На мысу между Северной и Южной бухтами располагался постепенно воскресавший Морской завод.
В Севастополь тогда приходило еще немного судов, но однажды, я помню, пришел океанский гигант «Трансбалт». Буксиры подтащили эту громадину к причалу, пароход возвышался над ним, над набережной, как огромный домина, рядом с ним все казалось маленьким.
Весь город ходил посмотреть на него, хотя вообще-то не так просто было удивить севастопольцев. Я еще застал такую картину: на противоположном берегу Северной бухты долго виднелось длиннейшее днище перевернувшегося здесь во время первой мировой войны дредноута «Императрица Мария». Поднять корабль при тогдашней технике, видимо, не удалось, и его постепенно разобрали, разрезали на куски автогеном и увезли на переплавку водолазы ЭПРОНа и мастера Рудметаллторга (ЭПРОН — экспедиция подводных работ особого назначения). Вероятно, этот дредноут немногим уступал «Трансбалту».
В свободное время я ходил по городу куда хотелось. И сейчас я мысленно могу пройтись по тому Севастополю, каким он был. Могу постоять на Приморском бульваре у памятника погибшим кораблям, у этой колонны на каменном основании, с орлом, готовящимся взлететь с ее вершины, посмотреть на ялики с косыми парусами, скользящие по тихой воде, увидеть на другой стороне Северной бухты, у входа в нее, полукруглую стену Константиновской батареи, пробежать глазами вдоль того берега, посмотреть на Братское кладбище. Могу сесть в открытый трамвайчик и проехать по всему кольцу, увидеть караимскую кенассу, вход на Исторический бульвар. Могу войти на бульвар, подняться к памятнику Тотлебену, дойти до остатков бастионов 1854–1855 годов, где еще бродят тени Нахимова и Лазарева и Льва Толстого, посмотреть знаменитую Панораму, созданную Рубо.

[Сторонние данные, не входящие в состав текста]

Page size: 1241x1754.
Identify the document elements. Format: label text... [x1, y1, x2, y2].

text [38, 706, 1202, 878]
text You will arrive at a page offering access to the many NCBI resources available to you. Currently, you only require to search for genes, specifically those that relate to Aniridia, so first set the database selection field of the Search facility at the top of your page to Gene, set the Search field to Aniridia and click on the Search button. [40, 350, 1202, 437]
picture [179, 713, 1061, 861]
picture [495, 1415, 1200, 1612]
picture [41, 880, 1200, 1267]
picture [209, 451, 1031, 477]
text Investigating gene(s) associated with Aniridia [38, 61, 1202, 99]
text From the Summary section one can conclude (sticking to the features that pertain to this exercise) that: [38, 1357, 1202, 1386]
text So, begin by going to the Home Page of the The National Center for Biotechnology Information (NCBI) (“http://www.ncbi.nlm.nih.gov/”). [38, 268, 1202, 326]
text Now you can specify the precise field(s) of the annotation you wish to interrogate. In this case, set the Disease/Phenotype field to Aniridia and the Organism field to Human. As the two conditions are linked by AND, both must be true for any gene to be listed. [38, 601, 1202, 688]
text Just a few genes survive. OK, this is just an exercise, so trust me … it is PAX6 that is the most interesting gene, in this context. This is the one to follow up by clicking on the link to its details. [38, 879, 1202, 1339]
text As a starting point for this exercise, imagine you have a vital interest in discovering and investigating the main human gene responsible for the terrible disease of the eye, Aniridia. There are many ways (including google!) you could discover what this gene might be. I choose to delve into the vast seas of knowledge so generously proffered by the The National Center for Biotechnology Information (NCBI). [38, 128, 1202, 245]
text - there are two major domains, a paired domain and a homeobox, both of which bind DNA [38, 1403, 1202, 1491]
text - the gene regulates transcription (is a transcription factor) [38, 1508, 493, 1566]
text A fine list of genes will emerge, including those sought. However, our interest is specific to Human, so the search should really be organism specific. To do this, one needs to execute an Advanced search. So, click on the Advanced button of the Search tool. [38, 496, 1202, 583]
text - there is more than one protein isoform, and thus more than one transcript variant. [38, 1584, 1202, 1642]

Могу вернуться на том же трамвайчике на Графскую пристань, на Приморский бульвар, заглянуть в двери деревянного здания Театра имени Луначарского, где давали спектакли гастролировавшие по одному сезону труппы. Память ведет меня к Институту физических методов лечения имени Сеченова; в то время возглавлял его знаменитый, седой как лунь профессор Щербак. Зимой позади этого института в каменные плиты набережной во время штормов особенно сильно ударяли идущие с моря волны: раздавался как будто пушечный выстрел, и огромный белопенный причудливый столб воды взлетал как ракета на высоту пятиэтажного дома и рушился в темно-зеленую толщу новой набегающей волны. Летними вечерами на Приморском бульваре в открытом кинотеатре под южным черным небом с яркими звездами шли киносеансы, и когда по рядам зрителей пробегал смех, это было удивительно похоже на шелест вечного прибоя, шуршание волны о прибрежную гальку. Можно было посидеть у берега, услышать, как в темноте скрипят уключины незримой лодки и плещут весла, и увидеть, как, вздымаемая ими, фосфоресцирует вода.

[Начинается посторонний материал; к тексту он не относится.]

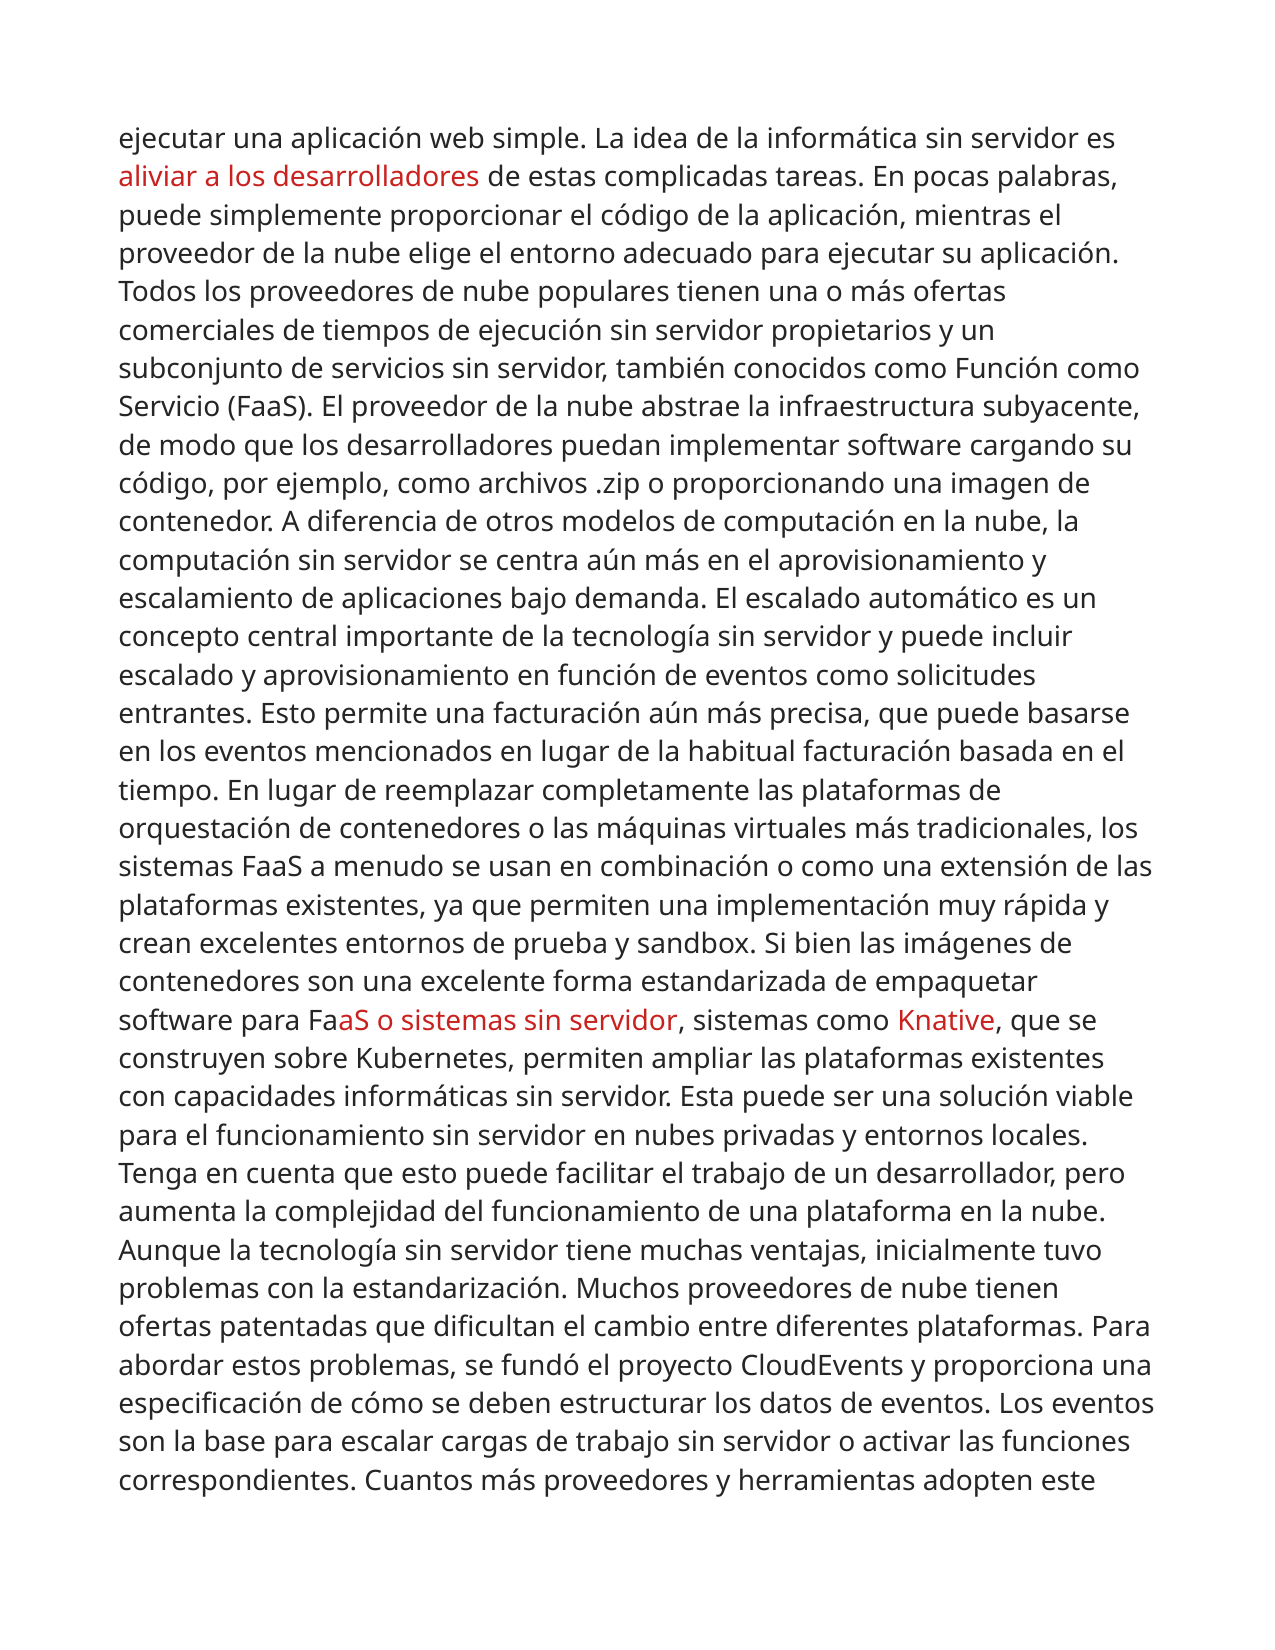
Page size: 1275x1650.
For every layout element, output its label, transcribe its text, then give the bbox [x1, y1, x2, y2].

text ejecutar una aplicación web simple. La idea de la informática sin servidor es aliviar a los desarrolladores de estas complicadas tareas. En pocas palabras, puede simplemente proporcionar el código de la aplicación, mientras el proveedor de la nube elige el entorno adecuado para ejecutar su aplicación. Todos los proveedores de nube populares tienen una o más ofertas comerciales de tiempos de ejecución sin servidor propietarios y un subconjunto de servicios sin servidor, también conocidos como Función como Servicio (FaaS). El proveedor de la nube abstrae la infraestructura subyacente, de modo que los desarrolladores puedan implementar software cargando su código, por ejemplo, como archivos .zip o proporcionando una imagen de contenedor. A diferencia de otros modelos de computación en la nube, la computación sin servidor se centra aún más en el aprovisionamiento y escalamiento de aplicaciones bajo demanda. El escalado automático es un concepto central importante de la tecnología sin servidor y puede incluir escalado y aprovisionamiento en función de eventos como solicitudes entrantes. Esto permite una facturación aún más precisa, que puede basarse en los eventos mencionados en lugar de la habitual facturación basada en el tiempo. En lugar de reemplazar completamente las plataformas de orquestación de contenedores o las máquinas virtuales más tradicionales, los sistemas FaaS a menudo se usan en combinación o como una extensión de las plataformas existentes, ya que permiten una implementación muy rápida y crean excelentes entornos de prueba y sandbox. Si bien las imágenes de contenedores son una excelente forma estandarizada de empaquetar software para FaaS o sistemas sin servidor, sistemas como Knative, que se construyen sobre Kubernetes, permiten ampliar las plataformas existentes con capacidades informáticas sin servidor. Esta puede ser una solución viable para el funcionamiento sin servidor en nubes privadas y entornos locales. Tenga en cuenta que esto puede facilitar el trabajo de un desarrollador, pero aumenta la complejidad del funcionamiento de una plataforma en la nube. Aunque la tecnología sin servidor tiene muchas ventajas, inicialmente tuvo problemas con la estandarización. Muchos proveedores de nube tienen ofertas patentadas que dificultan el cambio entre diferentes plataformas. Para abordar estos problemas, se fundó el proyecto CloudEvents y proporciona una especificación de cómo se deben estructurar los datos de eventos. Los eventos son la base para escalar cargas de trabajo sin servidor o activar las funciones correspondientes. Cuantos más proveedores y herramientas adopten este [118, 118, 1157, 1498]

На Приморском бульваре до революции могла гулять только «чистая» гражданская публика и морское офицерство. Для матросов был отведен другой бульвар, так и называвшийся Матросским, а в мое время — Краснофлотским. Надо было только перейти улицу и подняться на гору над Приморским бульваром, пройти мимо памятника с надписью: «Казарскому. Потомству в пример». А еще выше этого бульвара, через улицу, за оградой возвышался дворец командующего Черноморским флотом, где последним жил адмирал Колчак, а теперь помещался Севастопольский райисполком и происходили заседания пленумов райкома.

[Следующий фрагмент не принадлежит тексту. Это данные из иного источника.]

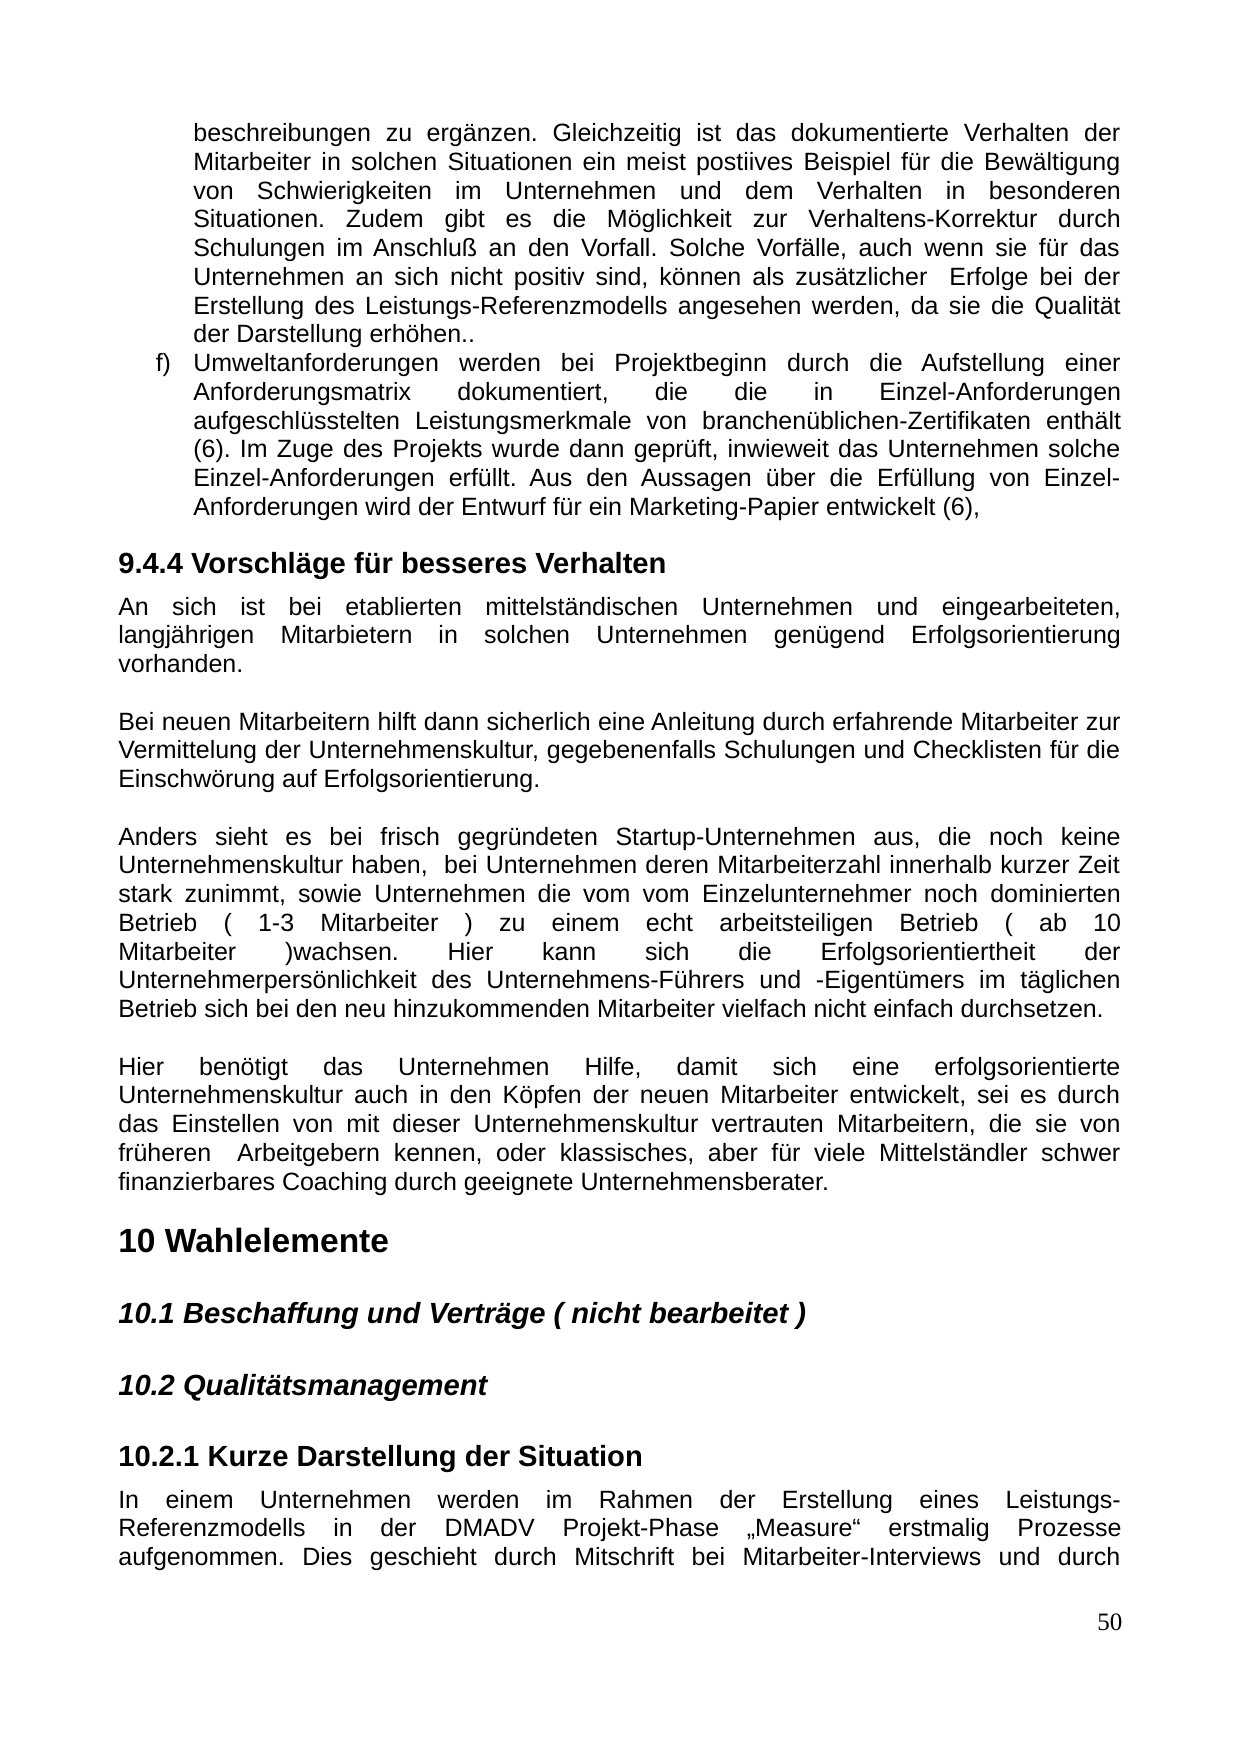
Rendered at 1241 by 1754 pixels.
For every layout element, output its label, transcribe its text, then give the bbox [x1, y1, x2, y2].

Вспоминаю, как ездил я на Малахов курган — последний оплот Севастопольской обороны, как бродил по раскопкам Херсонеса, как переезжали мы в воскресенье на Северную сторону, шли пешком через небольшой перевал в Учкуевку. Там на многокилометровом песчаном пляже, первобытно-пустынном, мы были почти одни, и только в полукилометре от нас бегали, играли, купались три нагие девушки, три древнегреческие нимфы. Возвращаясь домой на ялике и пересекая Северную бухту, мы вдруг увидели летящий к нам военный катер. Моряк, обращаясь к нам, кричал в рупор, чтоб мы немедленно убирались с дороги. Яличник подгреб и причалил к огромной железной бочке на мертвом якоре посреди бухты, — у таких бочек швартуются военные корабли. Мы сидели за этой бочкой. В стороне моря стоял эсминец, а в другом, дальнем конце бухты, у впадения в нее Черной речки, у Инкермана, виднелись большие щиты-мишени. Эсминец вел по ним стрельбу, это были учения. Мы заметили, как от эсминца пошли к нам под водою какие-то темные полосы. Это были торпеды. Они прошли справа и слева от нас. Немного погодя вновь появился быстроходный катер, моряк с рупором разрешил нам следовать своей дорогой.